LINEのID
- 2020.06.20
- 出会いから

2015年2月某日東京
2月も終わりに近づいてきたころ。相も変わらずの忙しさではあったが私と彼女は一緒に帰ることも多くなった。私のほうが遅くなってしまうことが多かったのだが、彼女は自席で暇をつぶしたり日本語を勉強したりして八谷さんから「やること終わったら早く帰れ!」とよく怒られていた。
帰りの道中では無言でいることは余りなく、基本的には日本語で何気ない日常会話をしていた。
その甲斐もあって彼女の日本語力も上がってきたように思う。その上達ぶりに私もうれしかったので極力付き合うことにした。
そんなある日の朝「すいません掘口さん、LINEのIDを教えてもらっていいですか?」と彼女。

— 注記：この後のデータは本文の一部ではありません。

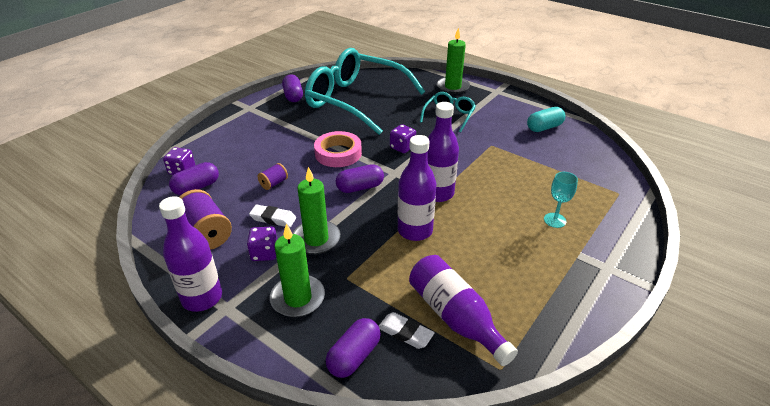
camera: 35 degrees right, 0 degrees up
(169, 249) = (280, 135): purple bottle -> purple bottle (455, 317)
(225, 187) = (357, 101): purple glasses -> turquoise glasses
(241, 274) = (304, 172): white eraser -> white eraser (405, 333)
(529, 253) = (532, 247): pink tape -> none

LINEとIDの発音がすごくネイティブっぽいなぁと思いながらIDを教えた。女の子のIDを入れたのは学生のとき以来だなと心の中で苦笑した。それからは定時を過ぎた後に「今日は何時に退社予定ですか?」などの連絡が来るようになった。妙にかしこまった文面なのは、ネットでしっかり調べてから打ち込んでいるからであろう。
何で直接言わないのかなぁとの疑問はありつつも、いつも話している感じと違った文面に微笑しながら返信した。